I got out of the shower, humming Danger Zone by Kenny Loggins, and dried off. I had already decided that today I was going to see if Steve, Jen, and Robin wanted to go see a movie. Maybe I could talk Steve into bringing Nancy, though I doubt he would ask her. I looked into the mirror and brushed my teeth with bubblegum, not mint, toothpaste. Because, why not? Life is short, so if I want pink toothpaste, I'm getting pink toothpaste. I wrapped my towel around myself and walked to my room. I then did some quick makeup; mascara, eyeliner, blush, and a little bit of lipstick. I never did anything too crazy, but I do like to have a little bit on. It makes me feel good about myself. I didn't want to wear anything super nice today since it was cold and starting to snow.

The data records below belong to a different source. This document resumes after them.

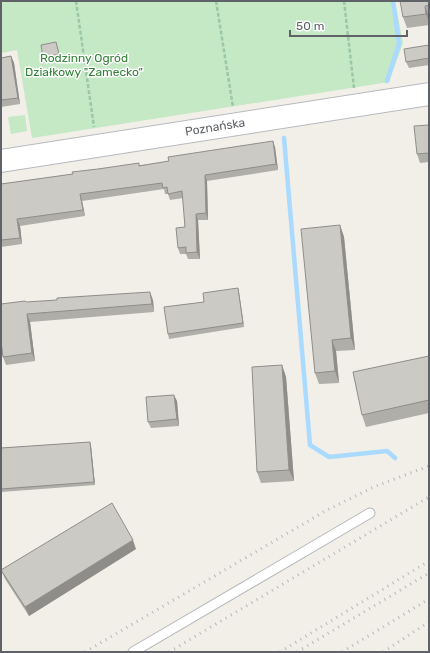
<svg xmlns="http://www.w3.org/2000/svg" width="430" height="653" font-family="Rubik,sans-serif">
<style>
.green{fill:#c5e8c5}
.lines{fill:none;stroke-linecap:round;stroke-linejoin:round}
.stream{stroke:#aadaff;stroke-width:4.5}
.lane-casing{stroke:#b5b8bc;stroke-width:11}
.secondary-casing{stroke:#b6babf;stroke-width:24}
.path{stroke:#9cc7a9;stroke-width:2.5;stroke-dasharray:4 2;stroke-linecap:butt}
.lane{stroke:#fff;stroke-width:9}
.secondary{stroke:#fff;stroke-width:22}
.rail{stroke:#b6b7b8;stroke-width:3;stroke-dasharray:1 5;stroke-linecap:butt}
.wall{fill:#afaea9}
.shaded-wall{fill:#8f8d8a}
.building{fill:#cccac5;stroke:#8f8d8a}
.labels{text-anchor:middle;stroke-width:3;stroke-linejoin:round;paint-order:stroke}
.park-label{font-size:12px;fill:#348238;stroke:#fff}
.street-label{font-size:12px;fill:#5f6368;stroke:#fff}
</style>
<rect width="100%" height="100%" fill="#f1efe8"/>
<path class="green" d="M1,1H395L403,43L389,82L32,138L17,50L1,53Z
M25,115L27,131L11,134L8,117Z"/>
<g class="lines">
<path class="stream" d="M387,81L399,44L393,1
M284,138L310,445L329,457L387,451L395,458"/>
<g class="lane-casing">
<path id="lane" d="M133,652L370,513"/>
</g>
<g class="secondary-casing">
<path id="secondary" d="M1,161L429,94"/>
</g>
<path class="path" d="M76,1L94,127
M216,1L233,107
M344,1L354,88"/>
<use href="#lane" class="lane"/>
<use href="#secondary" class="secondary"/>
<path class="rail" d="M85,652L327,510L376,486L429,466
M169,652L429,497
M280,652L429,561
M297,652L429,573
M342,652L429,599
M383,652L429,622"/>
</g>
<path class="wall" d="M429,1V25L407,28L403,17Z
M56,42L60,58L45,61L43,58Z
M429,45V65L409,68L406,62Z
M11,56L14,63L20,104L1,107V58Z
M429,125V162L420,163L417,154Z
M275,147L278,170L207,181L208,220H198L200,259H188L186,254H180L178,248L185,227L183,198L170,200L168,194H165L164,189L82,201L85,216L20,226L22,244L1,247V184Z
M340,225L344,237L355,350L336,351L339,383L319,384L315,373Z
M238,288L239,293L244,327L169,339L168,334Z
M153,300L154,312L30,322L35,361L6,365L3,357L26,302Z
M429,356V413L366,427L362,415Z
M282,365L286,377L294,481L261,483L257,472Z
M177,401L179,426L151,428L148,422Z
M90,442L91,446L95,485L1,492V448Z
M136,549L29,616L5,579L1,570Z"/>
<path class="shaded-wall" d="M425,6L429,17V21L426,14Z
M11,56L14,63L20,104L18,98Z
M273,141L275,147L278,170L276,164Z
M205,175L207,181L208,220L206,213Z
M80,194L82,201L85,216L83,210Z
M196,214L198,220L200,259L197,252Z
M17,219L20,226L22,244L20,238Z
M340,225L344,237L355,350L351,338Z
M238,288L239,293L244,327L243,323Z
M150,292L153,300L154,312L152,304Z
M27,314L30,322L35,361L32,353Z
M332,340L336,351L339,383L335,371Z
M282,365L286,377L294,481L289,470Z
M174,395L177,401L179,426L177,419Z
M90,442L91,446L95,485L94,482Z
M133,540L136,549L29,616L25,607Z"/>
<path class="building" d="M400,1H429V5L425,6L426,14L403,17Z
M56,42L59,54L43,58L41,45Z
M429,45V58L406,62L404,49Z
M11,56L18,98L1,100V58Z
M429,125V153L417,154L414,126Z
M273,141L276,164L205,175L206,213L196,214L197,252L186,253V247L178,248L176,228L185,227L182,191L168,194L167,187L163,188L162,183L80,194L83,210L17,219L20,238L1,240V184L73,174L72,172L98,169L139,163V166L169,161L168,157Z
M340,225L351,338L332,340L335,371L315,373L301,229Z
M238,288L243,323L168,334L164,307L204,302L203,293Z
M150,292L152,304L27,314L32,353L3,357L1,341V304L25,301L26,302L57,300V298Z
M429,356V400L362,415L353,372Z
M282,365L289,470L257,472L252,367Z
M174,395L177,419L148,422L146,397Z
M90,442L94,482L1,489V448Z
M112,503L133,540L25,607L1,570Z"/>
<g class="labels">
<g class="park-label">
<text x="84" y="62">Rodzinny Ogród<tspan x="84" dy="14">Działkowy "Zamecko"</tspan></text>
</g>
<g class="street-label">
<text transform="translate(215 127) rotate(-9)" y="4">Poznańska</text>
</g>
</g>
<rect width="430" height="653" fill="none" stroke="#5f6368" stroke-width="4"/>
<path d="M290 30v6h117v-6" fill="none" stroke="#5f6368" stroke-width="2"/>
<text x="296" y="30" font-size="12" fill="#5f6368" stroke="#ffffff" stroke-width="3" paint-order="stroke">50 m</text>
</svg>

I opted for a brown sweater, jeans, a leather jacket, and my docs. Cool, but still comfy. 

I walked downstairs and grabbed my backpack, my notebook, and a pop-tart just as I heard Steve honk outside. I think I have this "morning routine" thing down to a science. I walked across the living room and opened my door. I was met with Steve blasting Like A Virgin by Madonna. Jesus Christ.

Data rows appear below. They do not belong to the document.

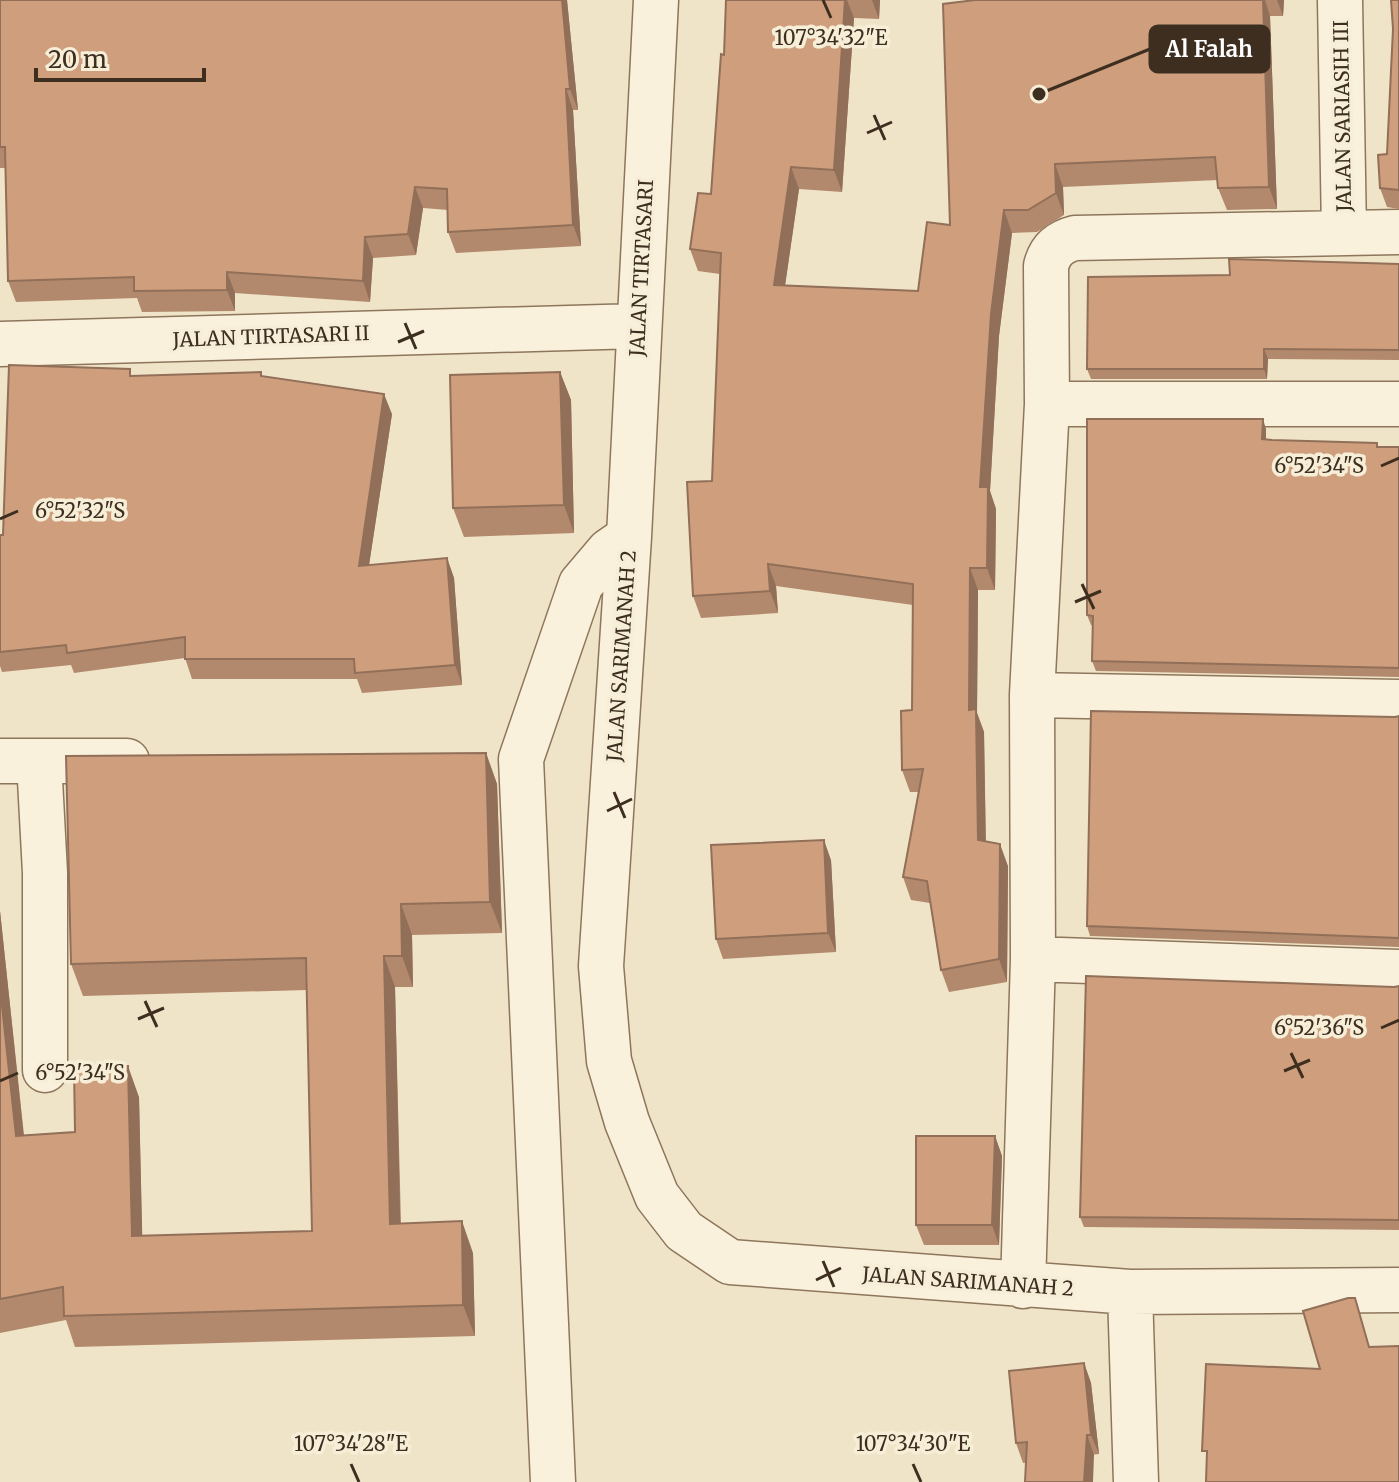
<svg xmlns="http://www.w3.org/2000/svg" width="1399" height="1482" viewBox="0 0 1399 1482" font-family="Merriweather,serif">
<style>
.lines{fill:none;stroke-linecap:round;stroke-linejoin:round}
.minor-casing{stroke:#8d765c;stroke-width:47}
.minor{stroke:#faf1dc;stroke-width:44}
.wall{fill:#b2896c}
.shaded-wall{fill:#916f58}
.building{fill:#cf9f7d;stroke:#916f58;stroke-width:2}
.ticks{fill:none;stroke:#3d2e20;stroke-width:3}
.labels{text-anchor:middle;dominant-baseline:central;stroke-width:7;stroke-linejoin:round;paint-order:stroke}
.street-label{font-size:20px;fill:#3d2e20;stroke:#f7eed8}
.ticks-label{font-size:20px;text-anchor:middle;fill:#3d2e20;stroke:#f7eed8;stroke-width:7;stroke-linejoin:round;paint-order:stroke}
.leader{fill:none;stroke:#3d2e20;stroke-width:3}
.callout-dot{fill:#3d2e20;stroke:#f7eed8;stroke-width:3}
.callout{fill:#3d2e20;stroke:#3d2e20;stroke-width:3}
.callout-label{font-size:22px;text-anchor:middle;font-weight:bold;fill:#fff}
</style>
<rect width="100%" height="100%" fill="#f0e4c8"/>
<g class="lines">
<defs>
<path id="minor" d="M656,0L629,537L601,966L609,1061L627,1122L657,1196L684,1231L730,1262L1130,1292L1399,1290
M1340,0L1344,233
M0,344L638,326
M1047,404H1399
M1032,695L1399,702
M0,761H127
M39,761L45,873V1070
M1033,959L1399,972
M1023,1286L1033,959L1032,695L1047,404L1046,266C1050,250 1059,242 1075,238L1399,232
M1130,1292L1136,1482
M553,1482L521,759L581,584L609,551L629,537"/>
</defs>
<use href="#minor" class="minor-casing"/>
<use href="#minor" class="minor"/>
</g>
<path class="wall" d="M0,0H567L578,110H573L581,246L456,253L448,232V210L423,208L416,255L373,258L370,302L235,293V311L142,312L137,298L16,302L8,281L5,168H0Z
M726,0H880L879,19L854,18L842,192L799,189L785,285L918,291L950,225L975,0H1284L1283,16H1270L1277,209L1227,210L1218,188V180L1063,187L1064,215L1037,232L1012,233L999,336L990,491L996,509L995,590H978L977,713L984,732L986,842L1008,866L1007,982L949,992L941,970L930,903L911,900L903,877L919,792H910L902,770L912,710L913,605L776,586L778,613L701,618L693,596L712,481L720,274L698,271L690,249L711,194L724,55Z
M1399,0V209L1387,207L1380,188L1387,154L1393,29Z
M1399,264V360L1268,359L1267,379H1091L1087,369L1230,275Z
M560,372L571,400L574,533L464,537L453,508Z
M132,376H262L392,414L369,565L447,558L454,578L462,685L362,693L357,679H192L185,658L74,673L71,665L2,672L0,666V535H3Z
M1266,429V439L1272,440L1377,443L1378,447H1399V677L1096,671L1092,661L1093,626L1091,625L1087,615Z
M1399,716V947L1090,936L1087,926L1395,717Z
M486,753L497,784L502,933L412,935L413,987H395L401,1224L473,1253L475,1336L75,1347L66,1320L0,1333V911L24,1135L75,1132L139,1097L142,1236L312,1231L307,990L83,996L71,964Z
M831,860L836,952L723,959L716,939Z
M1399,986V1230L1084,1227L1080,1217L1394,987Z
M995,1136L1002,1156L999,1245H924L916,1225Z
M1084,1363L1091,1383L1099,1454L1023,1463L1016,1443Z"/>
<path class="shaded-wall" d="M562,0H567L578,110L570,89Z
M845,0H847L854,18L842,192L834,170Z
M872,0H880L879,19Z
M1263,0H1265L1270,16L1277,209L1269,187Z
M1277,0H1284L1283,16Z
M566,89L573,110L581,246L573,225Z
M1055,164L1063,187L1064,215L1056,193Z
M791,167L799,189L782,307L774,285Z
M415,187L423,208L416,255L408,234Z
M1004,210L1012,233L999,336L990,491L996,509L995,590L987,568L980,487L991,314Z
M365,237L373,258L370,302L363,281Z
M227,272L235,293V311L227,290Z
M1264,349L1268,359L1267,379L1264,369Z
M560,372L571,400L574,533L564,505Z
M384,394L392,414L366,585L359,566Z
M1263,419L1266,429V449L1262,439Z
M447,558L454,578L462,685L455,665Z
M768,564L776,586L778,613L770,591Z
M970,568L978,590L977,713L984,732L986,863L978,840L969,710Z
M486,753L497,784L502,933L490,902Z
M824,840L831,860L836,952L828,933Z
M1000,844L1008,866L1007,982L999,959Z
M401,904L412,935L413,987L402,956Z
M0,911L27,1167L16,1136L0,987Z
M384,956L395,987L401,1255L390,1224Z
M128,1066L139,1097L143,1267L132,1236Z
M995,1136L1002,1156L999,1245L992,1225Z
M462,1221L473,1253L475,1336L463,1305Z
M1084,1363L1091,1383L1099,1454L1091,1435Z
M1087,1435L1094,1455L1093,1482H1084Z"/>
<path class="building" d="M0,0H562L570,89H566L573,225L448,232L447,189L415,187L408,234L365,237L363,281L227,272V290L134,291V277L8,281L5,147H0Z
M726,0H845L834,170L791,167L774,285L918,291L927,222L950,225L943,4L975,0H1263L1269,187L1218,188L1215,157L1055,164L1056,193L1028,210H1004L991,314L980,487H988L987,568H970L969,710L976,709L978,840L1000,844L999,959L941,970L927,881L903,877L923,769L902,770L901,711L912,710L913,584L768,564L770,591L693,596L687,482L712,481L721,253L690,249L698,193L711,194L721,54L724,55Z
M1391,0H1399V190L1380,188L1378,155L1387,154L1393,29Z
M1229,259L1399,264V350L1264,349V369H1087L1088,277L1230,275Z
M9,365L130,369V376L261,372V376L384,394L359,566L447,558L455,665L355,673L354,659H185V637L67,653L66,645L0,652V535H3Z
M560,372L564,505L453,508L450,375Z
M1087,419H1263L1262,439L1272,440L1377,443V447H1399V668L1092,661L1093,616L1087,615Z
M1091,711L1395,717L1399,716V938L1087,926Z
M486,753L490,902L401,904L402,956H384L390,1224L462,1221L463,1305L64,1316L63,1287L0,1299V987L16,1136L75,1132L74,1067L128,1066L132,1236L312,1231L306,958L71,964L66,756Z
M824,840L828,933L716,939L711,845Z
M1086,976L1394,987L1399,986V1220L1080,1217Z
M916,1136H995L992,1225H916Z
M1348,1298H1355L1369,1347L1399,1346V1482H1206L1207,1451H1202L1206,1364L1320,1369L1303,1311Z
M1084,1363L1091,1435H1087L1084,1482H1025L1027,1442L1016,1443L1009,1371Z"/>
<path class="ticks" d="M823,0L831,18M874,115L885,140M867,133L892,122M405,323L416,349M398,342L424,331M1381,466L1399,458M0,519L18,511M1082,584L1094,609M1075,602L1101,591M614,792L625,818M607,811L632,799M145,1001L157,1027M138,1019L164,1008M1381,1028L1399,1020M1291,1053L1303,1078M1284,1071L1310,1060M0,1081L18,1073M823,1261L834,1287M816,1280L841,1268M351,1464L359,1482M913,1464L921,1482"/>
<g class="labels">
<g class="street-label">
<text transform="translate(1342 116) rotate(-91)">JALAN SARIASIH III</text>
<text transform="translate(641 268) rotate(-87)">JALAN TIRTASARI</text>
<text transform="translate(271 336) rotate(-2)">JALAN TIRTASARI II</text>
<text transform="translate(621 656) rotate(-86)">JALAN SARIMANAH 2</text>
<text transform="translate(968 1281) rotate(4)">JALAN SARIMANAH 2</text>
</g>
</g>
<g class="ticks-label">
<text x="831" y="45">107°34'32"E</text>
<text x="1319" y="473">6°52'34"S</text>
<text x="80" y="518">6°52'32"S</text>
<text x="1319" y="1035">6°52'36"S</text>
<text x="80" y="1080">6°52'34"S</text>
<text x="351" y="1451">107°34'28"E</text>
<text x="913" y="1451">107°34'30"E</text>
</g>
<path class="leader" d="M1039 94L1150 49"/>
<circle class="callout-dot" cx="1039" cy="94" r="8"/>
<rect class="callout" x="1150" y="26" width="119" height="46" rx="8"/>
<g class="callout-label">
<text x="1209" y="57">Al Falah</text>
</g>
<path d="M36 68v12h168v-12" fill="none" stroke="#3d2e20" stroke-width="4"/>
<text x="48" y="68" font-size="24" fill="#3d2e20" stroke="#f7eed8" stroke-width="6" paint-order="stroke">20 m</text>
</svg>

"Gooood Morning Y/L/N! How are you on this fine, snowy morning?" He said, shouting over the music. I shivered a bit. Was it always this cold during November? I walked to his car as I could feel my face turn maroon. How was he not embarrassed?

"I would be so much better if you would turn this fucking music off!" I yelled.

He turned the music down, but not off. "Uh-uh. No way. I love Madonna. That woman has star power, and she isn't afraid to use it," he said through the window. I sighed as I tried to open the car door, but it wouldn't budge.

"Steve! Let me in you absolute ass!" I exclaimed while throwing my hands up in frustration.

"No. If you're going to ride with me, you have to respect my rules. And rule #1 is I pick the music, and if you don't like it you deal with it." 

I stood there for a few moments, but eventually I had to cave because my fingers were going numb. I guess I'll have to let Madonna win today. "Fine. Okay. Whatever. Keep playing Madonna! I don't care! Just let me in! It's cold as fuck out here!" I said as I heard the metallic click of the door being unlocked. Thank god, because I could start to feel my legs go numb too.

I open the car door and am immediately met with warmth, and of course, Madonna was still playing. 

"So, Swan Lake, what's the plan today?" He asked, throwing the car in drive. It was the first day back at school since the party and the hand-holding, and I had kinda forgotten that I was going to have to talk to her today. What do I even say? 'Hey Baby, that hand-holding was tubular?' Yeah, I don't think so. I wonder if it will be awkward or not- I mean I'm pretty sure we've moved past the really awkward phase, but not entirely so. I think we might be in that weird limbo of "just friends" and "more than friends".